++++ Provided data

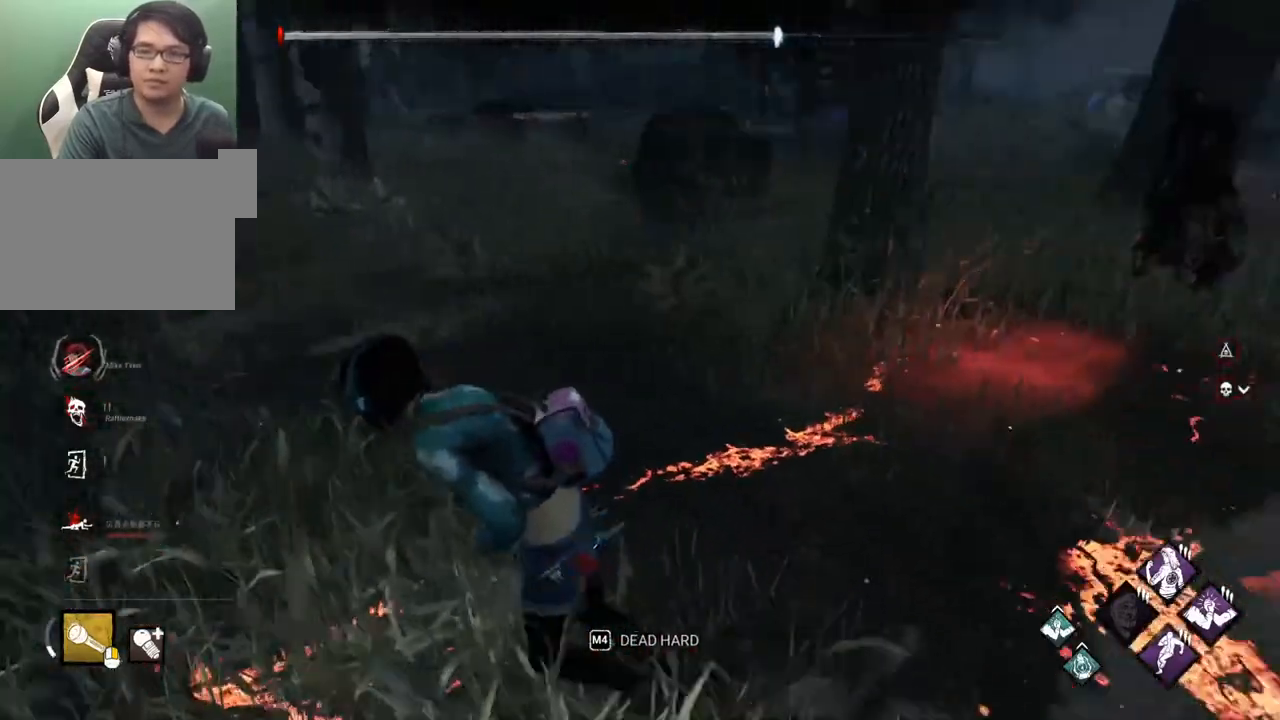
{"keys": ["a", "shift", "w"], "mouse": [], "mouse_move": "still", "events": [[67, "s", "down"], [167, "s", "up"], [300, "w", "down"]]}
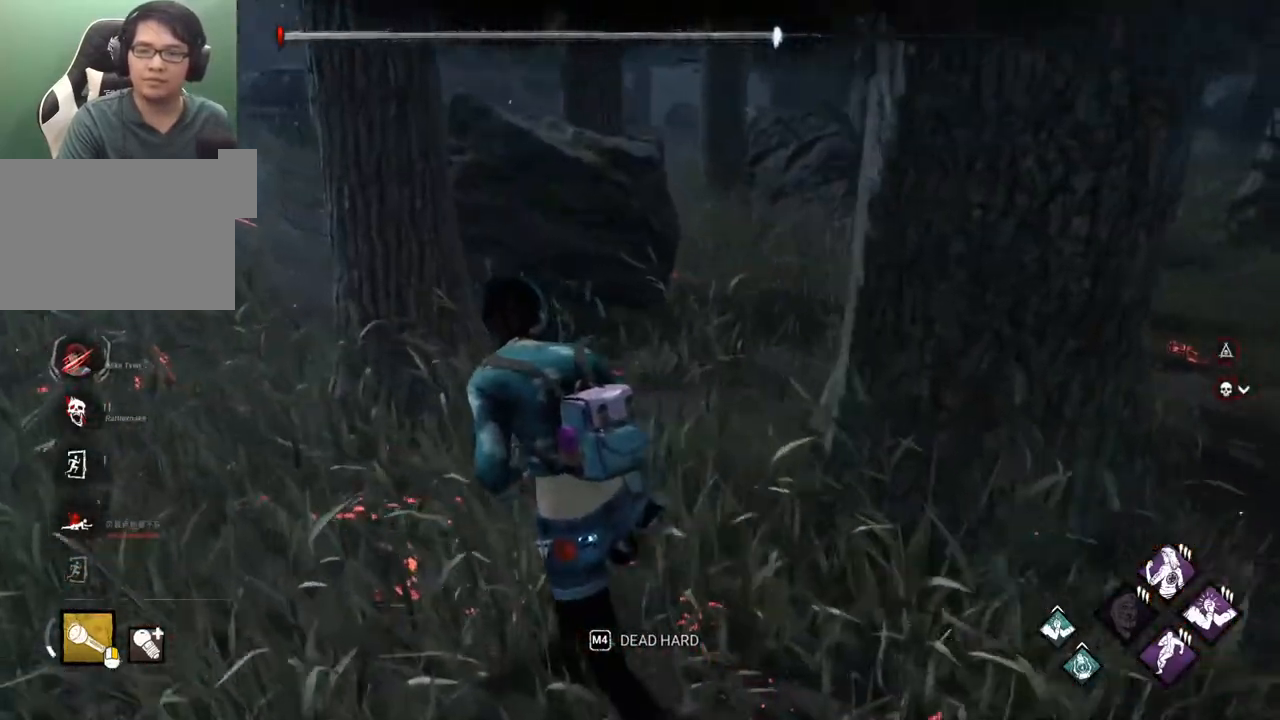
{"keys": ["a", "shift"], "mouse": [], "mouse_move": "right", "events": [[267, "w", "up"]]}
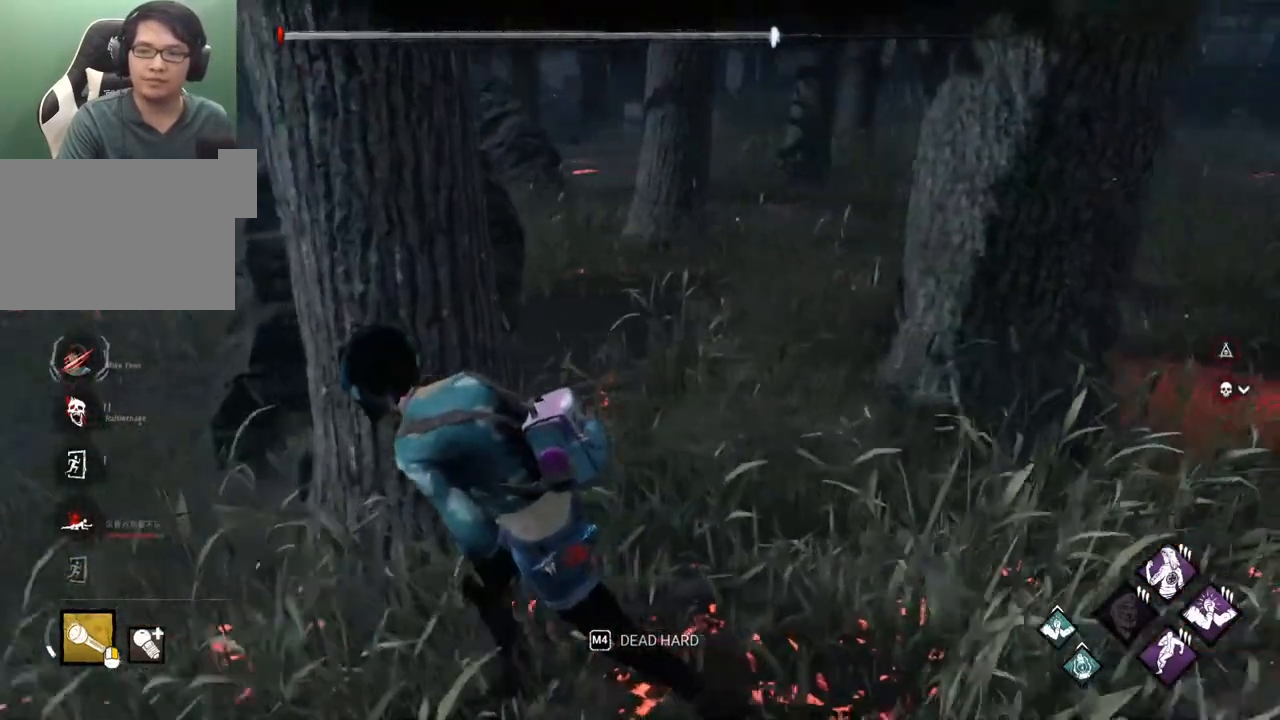
{"keys": ["a", "shift"], "mouse": [], "mouse_move": "right", "events": []}
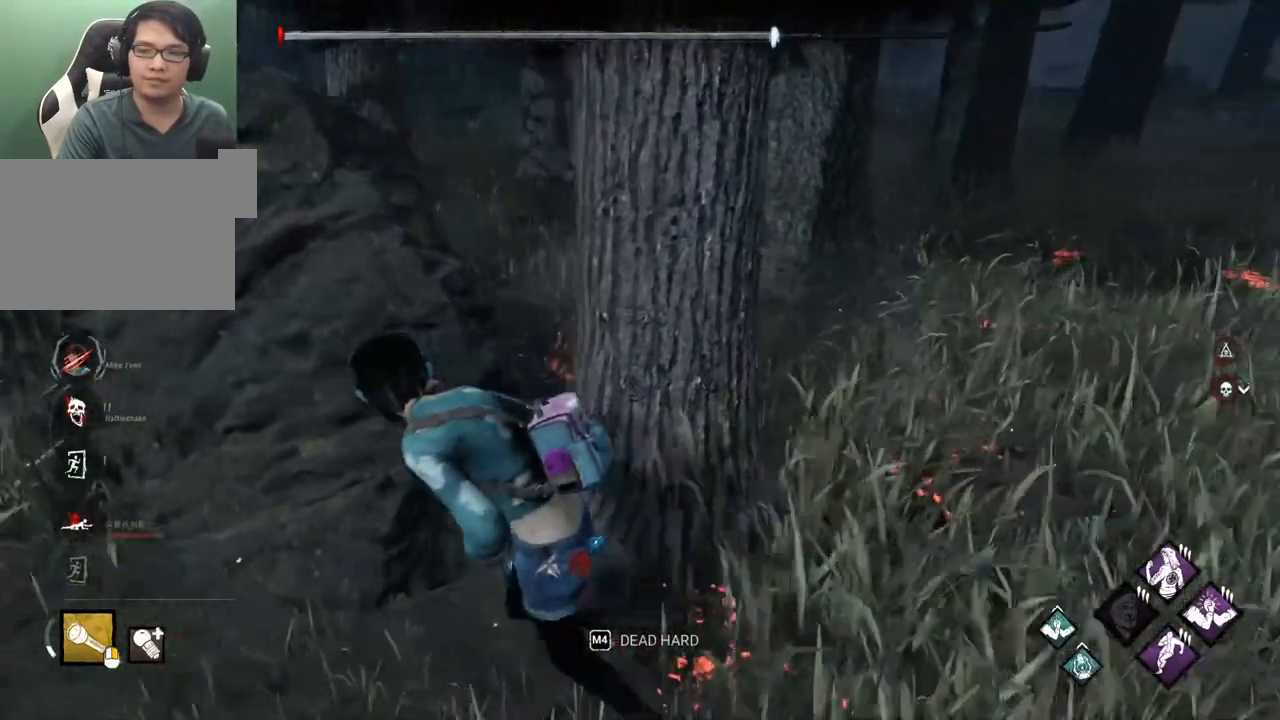
{"keys": ["a", "d", "s", "shift"], "mouse": [], "mouse_move": "left", "events": [[350, "s", "down"], [500, "d", "down"]]}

++++++++

_Assignment_
What lines in the material include the string "right"? Pull each one out.

_Response below_
{"keys": ["a", "shift"], "mouse": [], "mouse_move": "right", "events": [[267, "w", "up"]]}
{"keys": ["a", "shift"], "mouse": [], "mouse_move": "right", "events": []}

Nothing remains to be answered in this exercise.